Pineal Gland

“My work showed that fluoride accumulates in the human pineal gland and lowers melatonin production in animals. I find it extraordinary that no government promoting fluoridation has chosen to pursue these worrying findings. The ADA, which has deep pockets, and claims to be promoting human health, should fund research into this matter and throw more light on the issue.”
Jennifer Luke
PhD, BDS, Dentist, fluoride researcher, England
The pineal gland is located in the epithalamus, near the center of the brain, between the two hemispheres, tucked in a groove where the two halves of the thalamus join

The pineal gland is a small endocrine gland in the brain. The pineal gland produces melatonin, a serotonin-derived hormone which modulates sleep patterns in both circadian and seasonal cycles. The pineal gland is located in the epithalamus, near the center of the brain, between the two hemispheres, tucked in a groove where the two halves of the thalamus join. The gland is not protected by the blood brain barrier and has a very high perfusion rate of blood, second only to the kidney.

In 1997, Dr Jennifer Luke a British scientist showed that fluoride accumulation in the pineal gland of laboratory animals reduces melatonin production by the gland, resulting in earlier onset of puberty.

Melatonin is reponsible for regulating all kinds of activities and an extensive amount of work investigating its possible roles in aging, cancer and many other life processes. The one activity that Luke is particularly interested in is the onset of puberty. The highest levels of melatonin ( produced only at night) is generated in young children. It is thought that it is the fall of these melatonin levels which acts like a biological clock and triggers the onset of puberty. In her animal (gerbil) study she found that the high fluoride treated animals were reaching puberty earlier than the low fluoride animals.

In 2006, in their 3-year review “Fluoride in Drinking Water, the US National research Council stated “Fluoride is likely to cause decreased melatonin production and to have other effects on normal pineal function, which in turn could contribute to a variety of effects in humans.”

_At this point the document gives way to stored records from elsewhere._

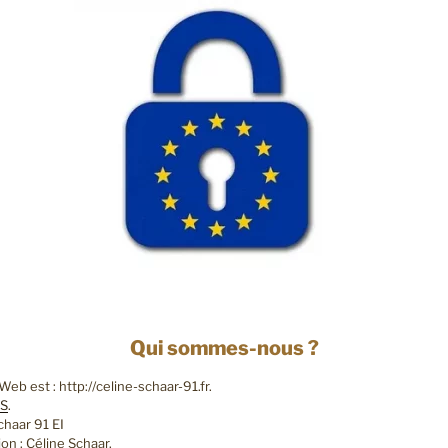
Qui sommes-nous ?
Web est : http://celine-schaar-91.fr.
S
.
Schaar 91 EI
ion : Céline Schaar.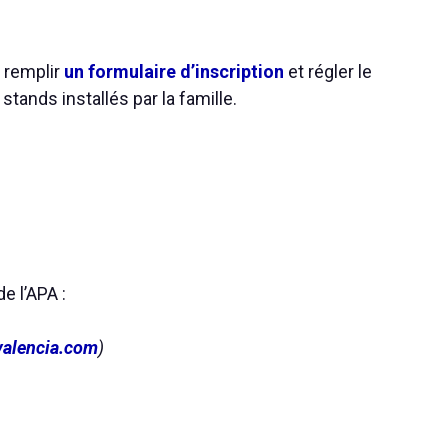
t remplir
un formulaire d’inscription
et régler le
ands installés par la famille.
e l’APA :
valencia.com
)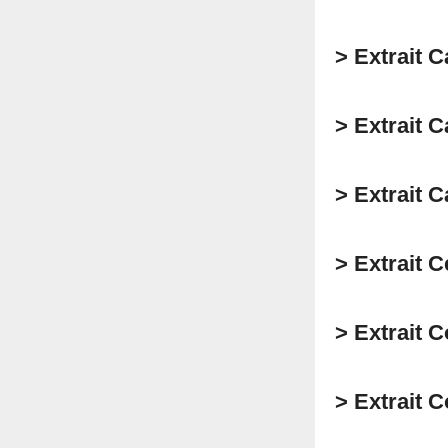
> Extrait C
> Extrait 
> Extrait 
> Extrait 
> Extrait 
> Extrait 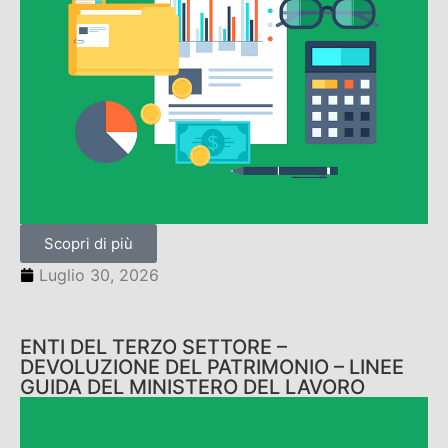
Scopri di più
Luglio 30, 2026
ENTI DEL TERZO SETTORE –
DEVOLUZIONE DEL PATRIMONIO – LINEE
GUIDA DEL MINISTERO DEL LAVORO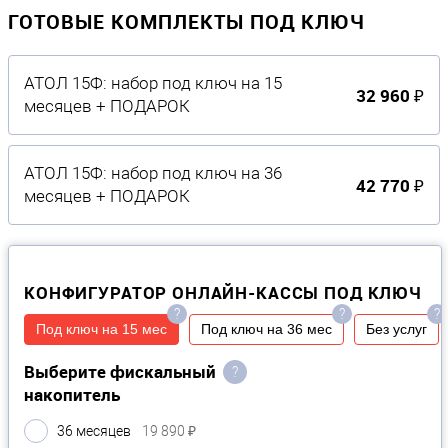
ГОТОВЫЕ КОМПЛЕКТЫ ПОД КЛЮЧ
АТОЛ 15Ф: набор под ключ на 15
32 960 ₽
месяцев + ПОДАРОК
АТОЛ 15Ф: набор под ключ на 36
42 770 ₽
месяцев + ПОДАРОК
КОНФИГУРАТОР ОНЛАЙН-КАССЫ ПОД КЛЮЧ
?
?
?
Под ключ на 15 мес
Под ключ на 36 мес
Без услуг
Выберите фискальный
?
накопитель
36 месяцев
19 890 ₽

Luke hypothesized that one of the four enzymes needed to convert the amino acid tryptophan (from the diet) into melatonin is being inhibited by fluoride. It could be one of the two enzymes which convert tryptophan to serotonin or one of the two which convert serotonin to melatonin.

Several studies have shown  that young girls are reaching puberty earlier and earlier in the US. Luke did not suggest that fluoride (or fluoridation) is the cause but her work certainly raises strong concerns. Fluoride’s role in earlier puberty needs more thorough investigation.

It is also worth mentioning here that in the Newburgh versus Kingston fluoridation trial (1945-1955), it was found that the girls in fluoridated Newburgh were reaching menstruation, on average, five months earlier than the girls in unfluoridated Kingston, but the result was not thought to be significant at the time (Schlessinger et al, 1956).

When Luke realised that the pineal gland was also a calcifying tissue, like the teeth and the bones, she hypothesized it would concentrate fluoride to very high levels. So in 2001, she had 11 corpses analyzed in the UK. As predicted she found extremely  high levels of fluoride in the calcium hydroxy apatite crystals produced by the gland. The average was 9,000 ppm and went as high as 21,000 ppm in one case. These levels are at, or higher, than fluoride levels in the bones of people suffering from skeletal fluorosis. 

It has also been suggested that the risk of breast cancer is related to the time between first menstruation and first pregnancy. If so, earlier onset of puberty for girls will, other things being equal, increases the risk of breast cancer later in life.

Dr Luke has stated she finds it “astonishing” that no follow up research has been done, given the serious implications of her research.

In 2019, in a study titled “Fluoride exposure and pubertal development in children living in Mexico City”, Yun Liu and his team of researchers stated: “We found a significant association between an increase in peripubertal fluoride exposure at the level observed in our study population and later pubertal development in Mexican boys at age 10–17 years.”

References and relevant studies

  1. Farkas G, et al. (1983). The fluoride content of drinking water and menarcheal age. Acta Univ Szeged Acta Biol. 29(1-4):159-168.
  2. Kunz D, et al. (1999). A new concept for melatonin deficit: on pineal calcification and melatonin excretion. Neuropsychopharmacology 21(6):765-72.
  3. Luke J. (2001). Fluoride deposition in the aged human pineal gland. Caries Res. 35(2):125-128.
  4. Luke J. (1997). The Effect of Fluoride on the Physiology of the Pineal Gland. Ph.D. Thesis. University of Surrey, Guildford.
  5. Mahlberg R, et al. (2009). Degree of pineal calcification (DOC) is associated with polysomnographic sleep measures in primary insomnia patients. Sleep Med. 10(4):439-45.
  6. National Research Council. (2006). Fluoride in Drinking Water: A Scientific Review of EPA’s Standards. National Academies Press, Washington D.C.
  7. Schlesinger ER, et al. (1956). Newburgh-Kingston caries fluorine study. XIII. Pediatric findings after ten years. J Am Dent Assoc. 52(3):296-306.